Similarly, the definition of segregation under Section 9, is too broadly phrased. It covers any “overt or implicit abetment, support, encouragement, facilitation of, or use of force, coercion or manipulation” with the intent of preventing a person from “interacting with, relating to, marrying, eating with, living with, socialising with, becoming friends with…” The import of such drafting is that under the current framework of the Bill, families, inter-personal relationships such as friendship, private contractual relationships between individuals are covered under it.

Further, the legal duties are novel and extensive. In contrast to the anti-discrimination duty under Section 12, which applies to only certain categories of persons (employer, landlord, trader, service provider, public authority, and private persons performing public functions), the duty not to engage in aggravated forms of discrimination, under Section 14 which includes boycott, harassment and segregation applies to everybody. Additionally, while there exists a list of exceptions to the anti-discrimination duty under Section 12, the same does not extend to the case of aggravated discrimination. This list of exceptions includes for instance, “any form of expression protected by Article 19 of the Constitution”. In other words, the duty to avoid aggravated discrimination has been already cast wide and without a list of exceptions qualifying the same, can end up conflicting with autonomy and free speech. If interpreted too literally by the courts, this Bill can have detrimental effects on the autonomy of individuals to freely enter into private relations on the basis of contract.

Trade and Business

Another significant issue that arises with this Bill is the way it will pit one right against the other.

This is chiefly due to the broad, unremunerated list of protected characteristics in the Bill. Sections 3 and 4 the Bill defines the meaning of protected characteristics and groups respectively. Even a cursory glance through these two sections will indicate the wide scope and application of the Bill. Besides expressly mentioned protected characteristics, the Bill provides a guideline for the courts to define new characteristics.

The combination of this open-ended list of protected characteristics and the newly introduced concept of indirect discrimination may end up creating legal uncertainty because an excessive burden will be placed on private parties as they may not foresee the consequences of their own conduct when they enact or enforce a neutral measure at their work place. The private individual may face a variety of different remedies as a legal consequence of indirect discrimination including damages. Thus, this might lead to an undue burden on to the individual´s exercise of the fundamental right to trade and business under Article 19(1)(g).

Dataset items
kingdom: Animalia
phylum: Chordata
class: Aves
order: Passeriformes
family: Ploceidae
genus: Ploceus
* * *
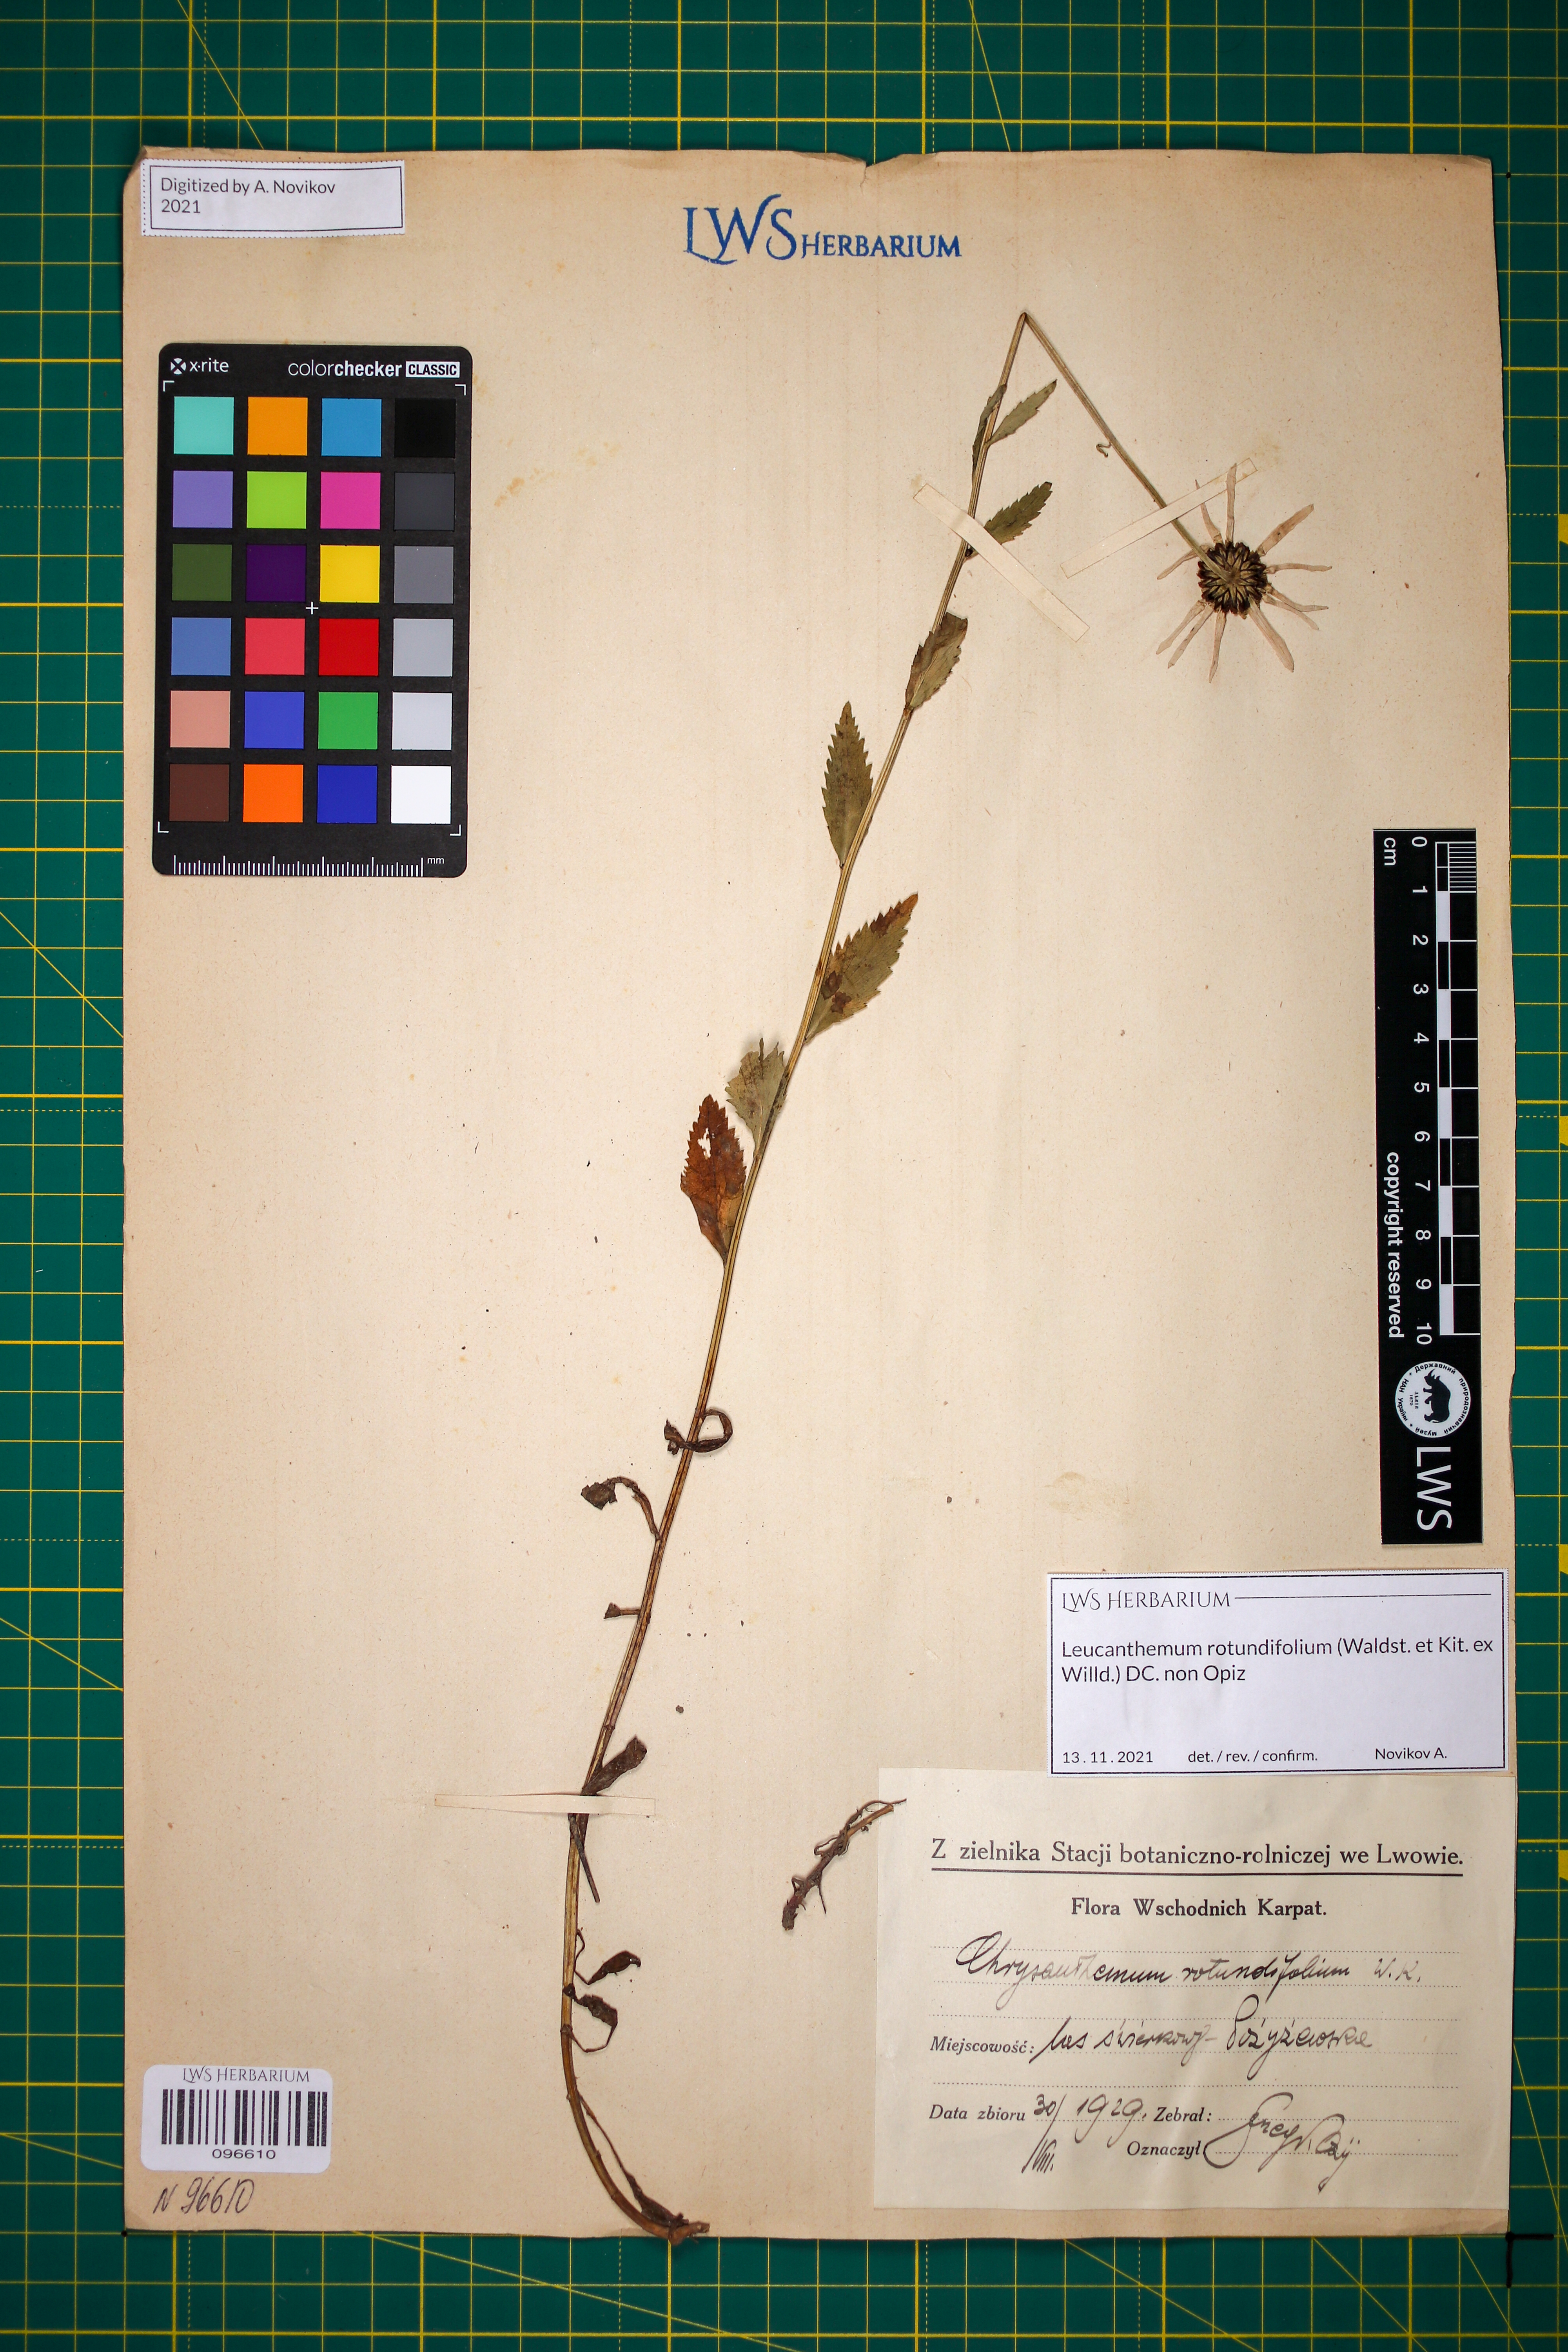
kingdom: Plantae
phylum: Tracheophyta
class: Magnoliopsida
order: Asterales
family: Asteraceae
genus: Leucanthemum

* **REQUIRED TASK 1**:
In the text about the Bill, which section holds the duty not to engage in aggravated forms of discrimination?
* **REQUIRED TASK 2**:
Rewrite the part of the text about the Bill that opens with the words containing "Similarly, the definition" and closes with "covered under it.", putting "overly wide" in place of "too broadly phrased".
* **REQUIRED TASK 3**:
According to the text about the Bill, why may combining the open-ended list of protected characteristics with indirect discrimination create legal uncertainty?
Answer using only the text about the Bill.

* **TASK RESULT 1**:
Section 14.

* **TASK RESULT 2**:
Similarly, the definition of segregation under Section 9, is overly wide. It covers any “overt or implicit abetment, support, encouragement, facilitation of, or use of force, coercion or manipulation” with the intent of preventing a person from “interacting with, relating to, marrying, eating with, living with, socialising with, becoming friends with…” The import of such drafting is that under the current framework of the Bill, families, inter-personal relationships such as friendship, private contractual relationships between individuals are covered under it.

* **TASK RESULT 3**:
It places an excessive burden on private parties, who may not foresee the consequences of their own conduct when they enact or enforce a neutral measure at their workplace.